Dicky bajó el cristal de la ventanilla.

– Lo tengo, señor Pope -dijo-. Una chica del despacho de la entrada me lo proporcionó. Dijo que va contra el reglamento, pero me la camelé. Le prometí un papiro de cinco libras. Espero que a usted no le importe.

Dicky alargó la mano y el enfermero le entregó un trozo de papel. Dicky se lo pasó a Pope.

– Buen trabajo, Sammy -encomió Pope al tiempo que echaba un vistazo al papel-. Dale su dinero, Dicky.

El enfermero lo tomó y la decepción se reflejó en su semblante.-¿Qué pasa, Sammy? -preguntó Dicky-. Diez chelines, tal como te prometí.

– ¿Y qué hay de las cinco libras para la chica?

– Considéralas gastos generales por tu cuenta -dijo Pope.-Pero, señor Pope…

– Sammy, no jodas la marrana viniéndome ahora con puñetas.
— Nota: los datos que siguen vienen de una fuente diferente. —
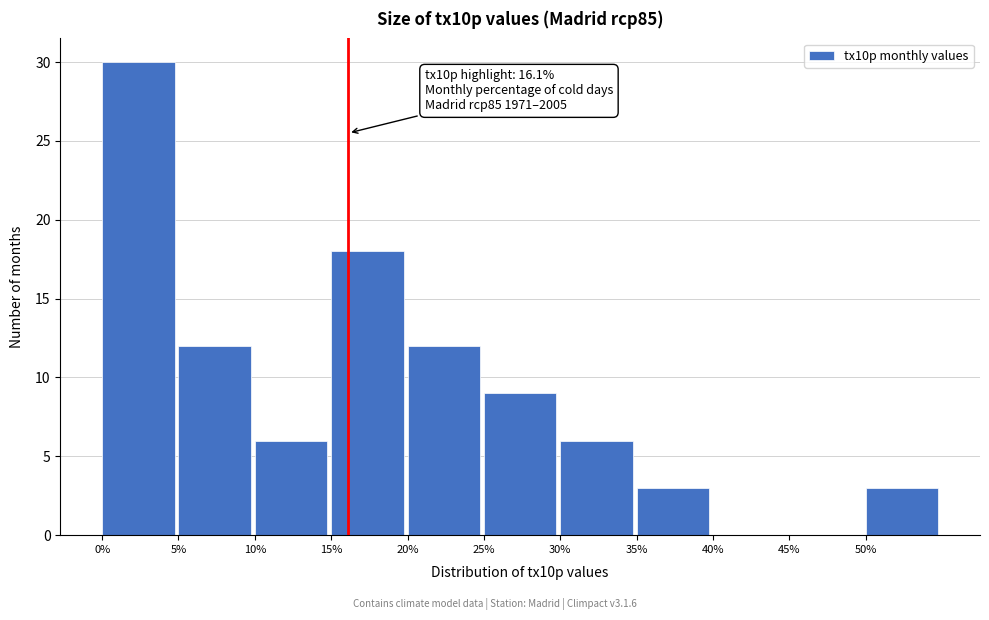

Over which range of the x-axis is the bar tallest?

0 to 5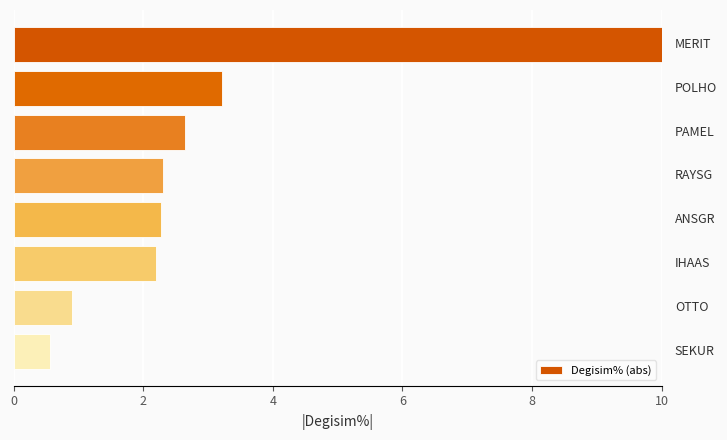

What is the difference between the maximum and minimum values?

9.4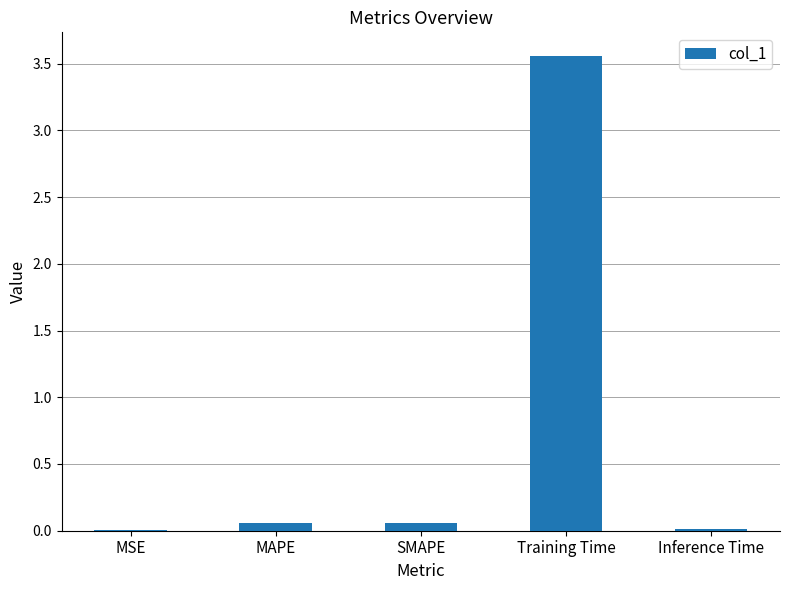

Between Inference Time and Training Time, which is larger?

Training Time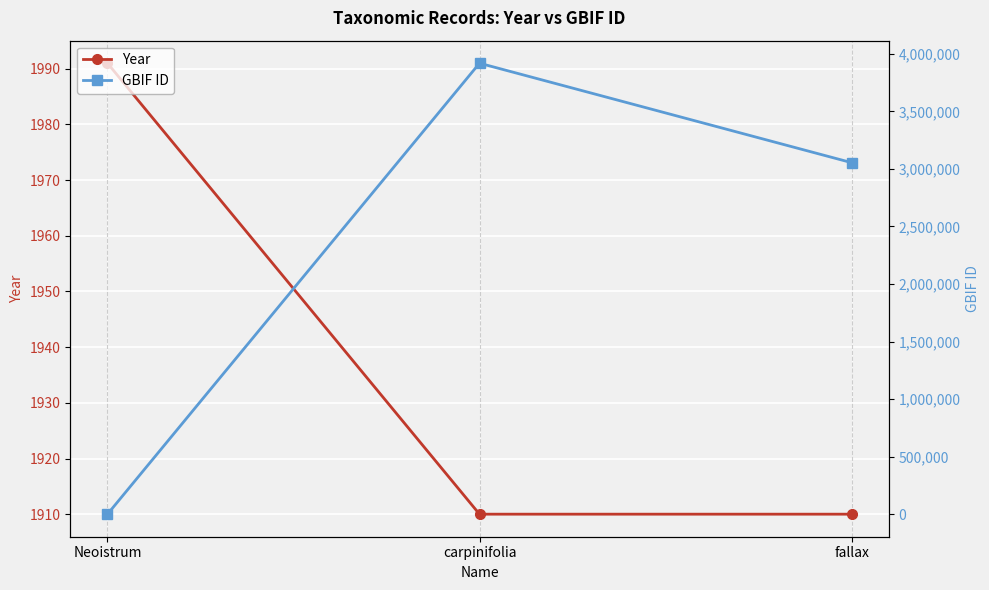

What is the difference between the maximum and minimum values in the GBIF ID series?

3918584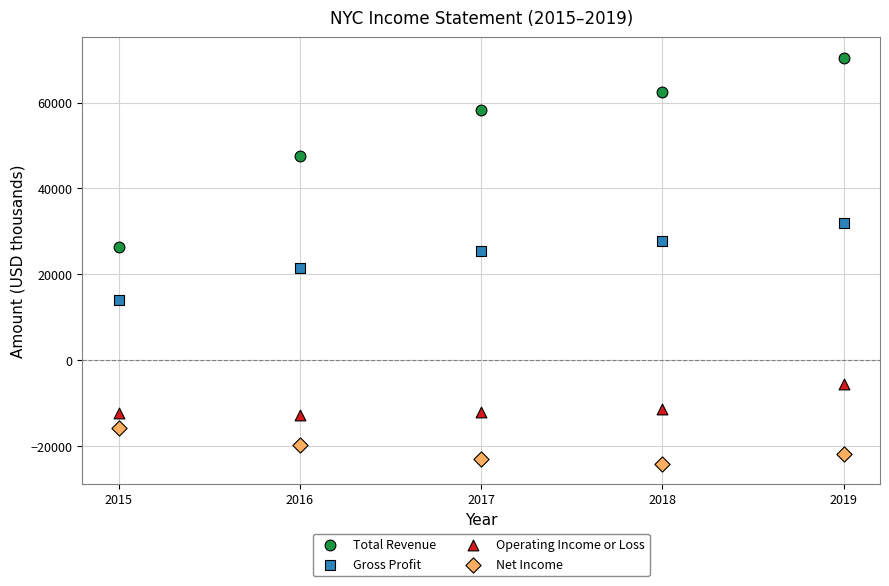

What are all the series names shown in the legend?

Total Revenue, Gross Profit, Operating Income or Loss, Net Income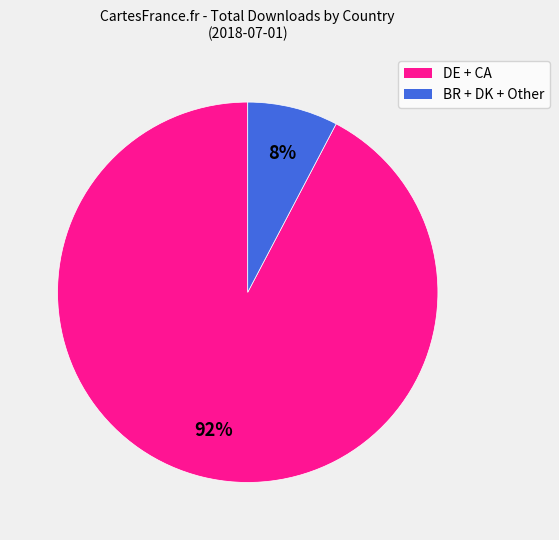

How many slices are in this pie chart?

2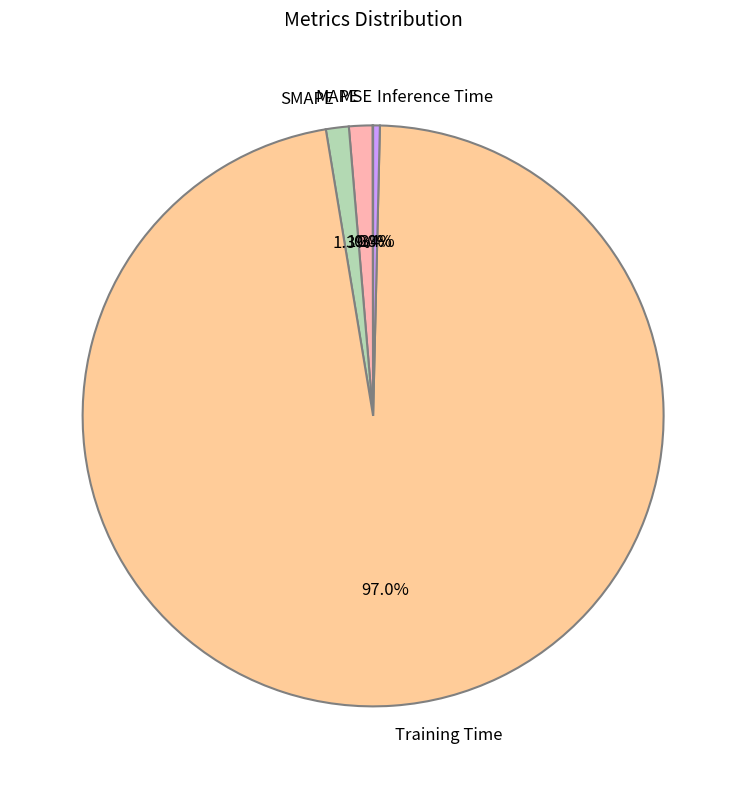

Is there a majority slice in this chart?

Yes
Dicky puso la primera y la furgoneta arrancó con estridente chirrido de neumáticos.

– ¿Cuál es la dirección? -preguntó Dicky.

– Islington. ¡Rápido!

Doña Eunice Wright, del número 23 de Norton Lane, Islington, hacía juego con su casa: alta, delgada, de unos cincuenta y cinco años, toda robustez, energía y modales victorianos. Ignoraba -nunca llegaría a saberlo, ni siquiera cuando aquel desagradable episodio hubo acabado por completo- que una agente del servicio de inteligencia militar alemán, llamada Catherine Blake, había utilizado su domicilio como dirección falsa.